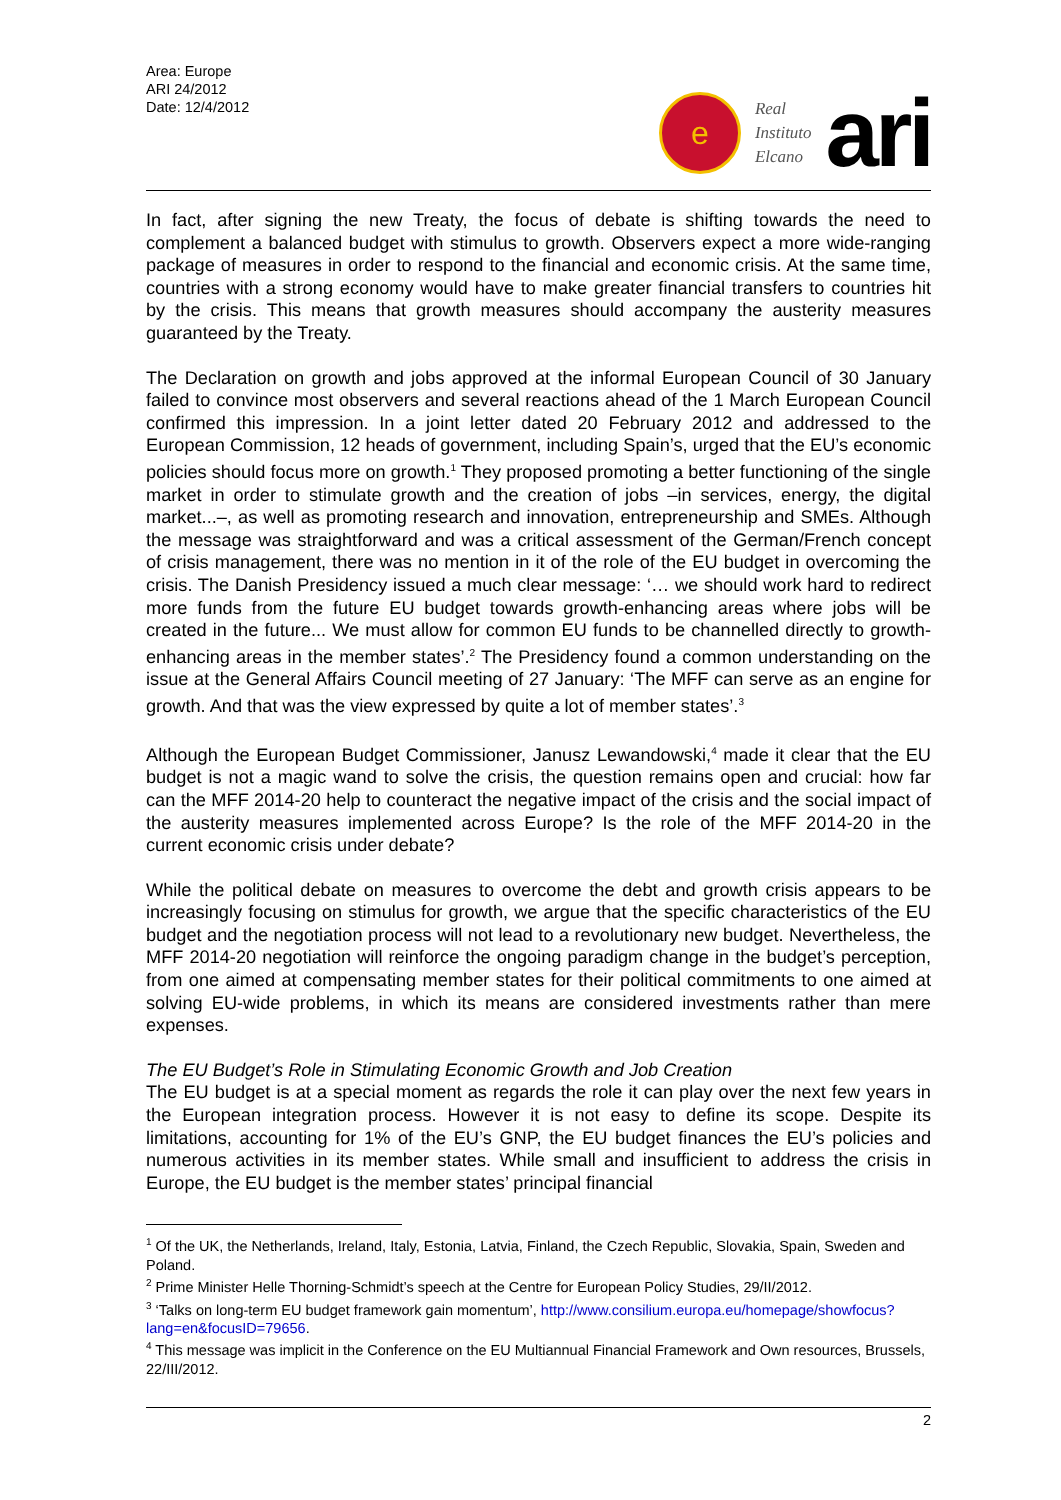Area: Europe
ARI 24/2012
Date: 12/4/2012
e
Real
Instituto
Elcano
ari
In fact, after signing the new Treaty, the focus of debate is shifting towards the need to complement a balanced budget with stimulus to growth. Observers expect a more wide-ranging package of measures in order to respond to the financial and economic crisis. At the same time, countries with a strong economy would have to make greater financial transfers to countries hit by the crisis. This means that growth measures should accompany the austerity measures guaranteed by the Treaty.
The Declaration on growth and jobs approved at the informal European Council of 30 January failed to convince most observers and several reactions ahead of the 1 March European Council confirmed this impression. In a joint letter dated 20 February 2012 and addressed to the European Commission, 12 heads of government, including Spain’s, urged that the EU’s economic policies should focus more on growth.<sup>1</sup> They proposed promoting a better functioning of the single market in order to stimulate growth and the creation of jobs –in services, energy, the digital market...–, as well as promoting research and innovation, entrepreneurship and SMEs. Although the message was straightforward and was a critical assessment of the German/French concept of crisis management, there was no mention in it of the role of the EU budget in overcoming the crisis. The Danish Presidency issued a much clear message: ‘… we should work hard to redirect more funds from the future EU budget towards growth-enhancing areas where jobs will be created in the future... We must allow for common EU funds to be channelled directly to growth-enhancing areas in the member states’.<sup>2</sup> The Presidency found a common understanding on the issue at the General Affairs Council meeting of 27 January: ‘The MFF can serve as an engine for growth. And that was the view expressed by quite a lot of member states’.<sup>3</sup>
Although the European Budget Commissioner, Janusz Lewandowski,<sup>4</sup> made it clear that the EU budget is not a magic wand to solve the crisis, the question remains open and crucial: how far can the MFF 2014-20 help to counteract the negative impact of the crisis and the social impact of the austerity measures implemented across Europe? Is the role of the MFF 2014-20 in the current economic crisis under debate?
While the political debate on measures to overcome the debt and growth crisis appears to be increasingly focusing on stimulus for growth, we argue that the specific characteristics of the EU budget and the negotiation process will not lead to a revolutionary new budget. Nevertheless, the MFF 2014-20 negotiation will reinforce the ongoing paradigm change in the budget’s perception, from one aimed at compensating member states for their political commitments to one aimed at solving EU-wide problems, in which its means are considered investments rather than mere expenses.
The EU Budget’s Role in Stimulating Economic Growth and Job Creation
The EU budget is at a special moment as regards the role it can play over the next few years in the European integration process. However it is not easy to define its scope. Despite its limitations, accounting for 1% of the EU’s GNP, the EU budget finances the EU’s policies and numerous activities in its member states. While small and insufficient to address the crisis in Europe, the EU budget is the member states’ principal financial
<sup>1</sup> Of the UK, the Netherlands, Ireland, Italy, Estonia, Latvia, Finland, the Czech Republic, Slovakia, Spain, Sweden and Poland.
<sup>2</sup> Prime Minister Helle Thorning-Schmidt’s speech at the Centre for European Policy Studies, 29/II/2012.
<sup>3</sup> ‘Talks on long-term EU budget framework gain momentum’, http://www.consilium.europa.eu/homepage/showfocus?lang=en&focusID=79656.
<sup>4</sup> This message was implicit in the Conference on the EU Multiannual Financial Framework and Own resources, Brussels, 22/III/2012.
2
===
**WHAT YOU NEED TO DO**
Each line of the entries where the string "Although" occurs should be shown.

**ANSWER SPACE**
The Declaration on growth and jobs approved at the informal European Council of 30 January failed to convince most observers and several reactions ahead of the 1 March European Council confirmed this impression. In a joint letter dated 20 February 2012 and addressed to the European Commission, 12 heads of government, including Spain’s, urged that the EU’s economic policies should focus more on growth.<sup>1</sup> They proposed promoting a better functioning of the single market in order to stimulate growth and the creation of jobs –in services, energy, the digital market...–, as well as promoting research and innovation, entrepreneurship and SMEs. Although the message was straightforward and was a critical assessment of the German/French concept of crisis management, there was no mention in it of the role of the EU budget in overcoming the crisis. The Danish Presidency issued a much clear message: ‘… we should work hard to redirect more funds from the future EU budget towards growth-enhancing areas where jobs will be created in the future... We must allow for common EU funds to be channelled directly to growth-enhancing areas in the member states’.<sup>2</sup> The Presidency found a common understanding on the issue at the General Affairs Council meeting of 27 January: ‘The MFF can serve as an engine for growth. And that was the view expressed by quite a lot of member states’.<sup>3</sup>
Although the European Budget Commissioner, Janusz Lewandowski,<sup>4</sup> made it clear that the EU budget is not a magic wand to solve the crisis, the question remains open and crucial: how far can the MFF 2014-20 help to counteract the negative impact of the crisis and the social impact of the austerity measures implemented across Europe? Is the role of the MFF 2014-20 in the current economic crisis under debate?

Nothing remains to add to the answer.